Le feu au lac ?

Le feu au lac ?

Bon, autant l’avouer tout de suite : quand il faut payer ses impôts, c’est toujours un moment pénible. Ce n’est pas que l’on soit exagérément pingre, ni mauvais citoyen, ni tireur dans les coins. Mais enfin, quand on gagne honorablement sa vie, la note est vite salée. Même si le bouclier garantit de conserver la moitié de ce qui reste… après paiement des charges sociales sur ses revenus, de la TVA sur ses achats et de la TIPP sur le carburant – entre autres soustractions. Puisque la dépense publique lessive pas loin de 60% de la richesse produite par le pays, il faut bien trouver l’argent quelque part. Voilà pourquoi le contribuable français est devenu expert en déductions, réductions d’impôt et niches fiscales, dont la liste est aussi variée que feu le catalogue de Manufrance. Et si le pékin se perd dans la jungle du Code général des impôts, les professionnels de la discipline sont là pour le guider.

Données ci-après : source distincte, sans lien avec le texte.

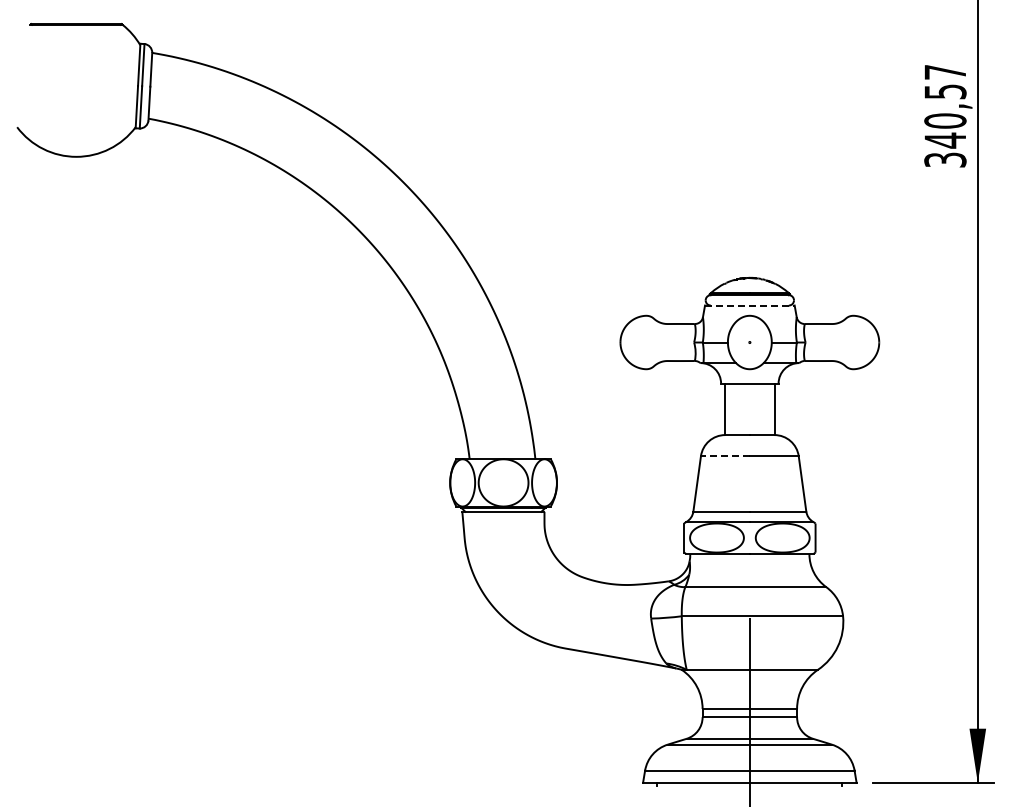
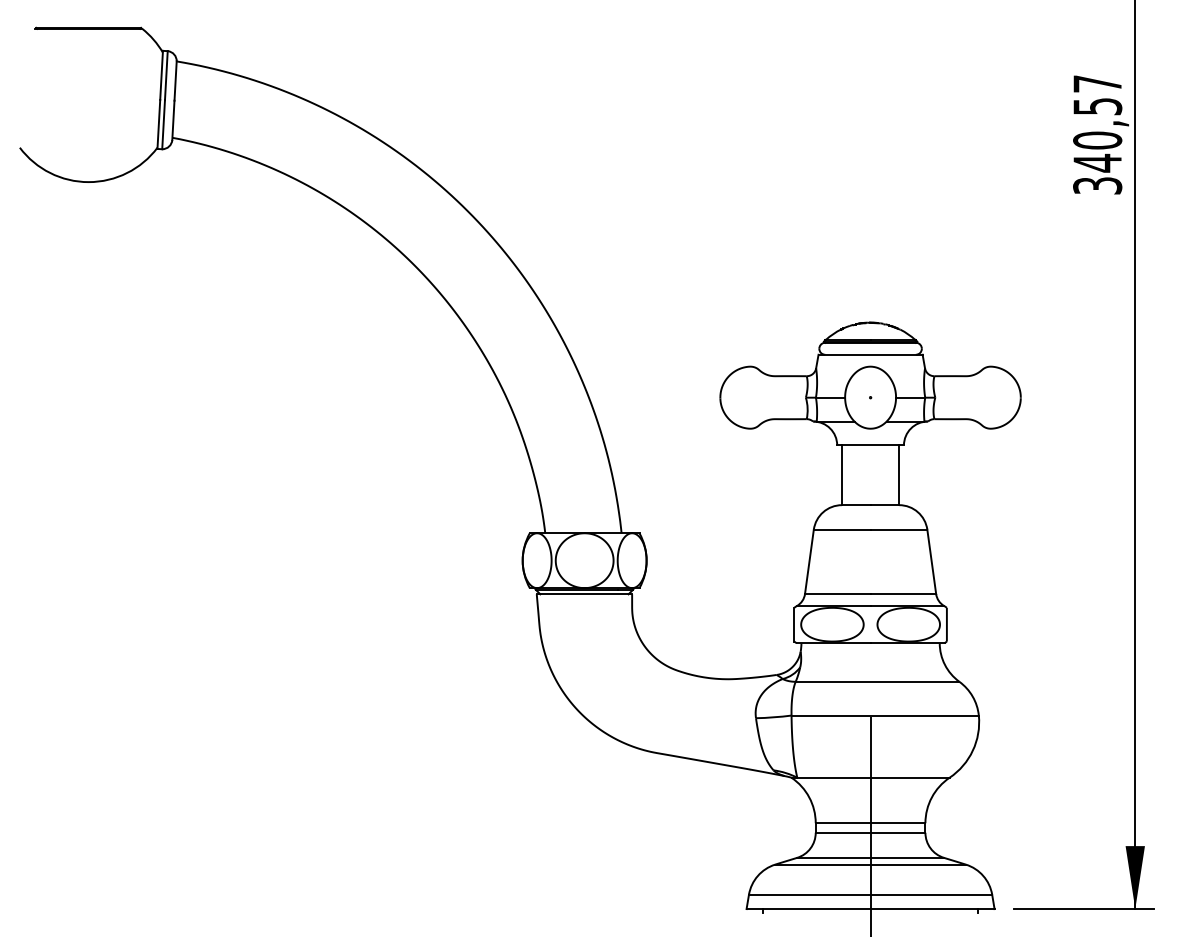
line: (749, 305) -> (870, 354), dashed -> solid
line: (724, 456) -> (841, 530), dashed -> solid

Sans pour autant revendiquer une place sur le podium des fortunes françaises, quiconque dispose d’un peu de galette se préoccupe légitimement de l’exposer le moins possible à l’érosion fiscale. Laquelle est sujette à des changements climatiques ravageurs (comme on le verra sans doute bientôt). Pour un conseiller financier, ce serait donc une faute professionnelle de ne pas recommander aux détenteurs d’un patrimoine significatif de conserver “une poire pour la soif” à l’abri de la concupiscence étatique. Mais évidemment, planquer ses sous derrière un secret bancaire étranger, c’est illégal. Une personnalité publique ne peut donc être suspecte d’avoir cautionné de telles pratiques, même par distraction, même par simple inertie, même au nom d’hypothétiques intérêts supérieurs de la Nation. Car il en résulterait des interrogations collatérales bien plus dérangeantes. Voilà pourquoi la tribune intitulée « Halte au feu ! », publiée dans Le Monde et cosignée par Mme Veil et Mr Rocard, devrait avoir pour effet d’ajouter de l’huile sur le brasier de l’affaire Bettencourt plutôt que d’apaiser l’exaspération. Car elle semble refléter l’union sacrée du microcosme politique autour de son nombril, par la voix de deux retraités des combats partisans, à ce titre drapés d’une aura de respectabilité. Leur plaidoyer sentencieux pour la « dignité » prétend étouffer les questions impertinentes sur la probité des politiciens. C’est assez ambitieux, pour ne pas dire plus sans se montrer désobligeant. Car le devoir de « tolérance », invoqué au nom des principes démocratiques, s’applique au respect des opinions ; il ne vaut pas indulgence vaticane pour des agissements hérétiques – si ces derniers étaient avérés, bien entendu. Comme sapeurs-pompiers de la réputation, nos deux anciens ministres ne sont pas vraiment convaincants.

La recette du jour

Suprême de réputation

Pour ne pas être critiquable, soyez irréprochable. Pour ne pas être critiqué, faites n’importe quel métier. Sauf la restauration. Si vous avez quand même choisi cette voie et que vos concurrents vous cherchent des poux dans la toque, demandez à Escoffier et Brillat-Savarin de publier une tribune dans Le Monde. Qui appelle à la tolérance pour la sauvegarde de la démocratie gastronomique. Cela n’améliorera pas votre réputation, mais celle de vos adversaires en prendra un sacré coup.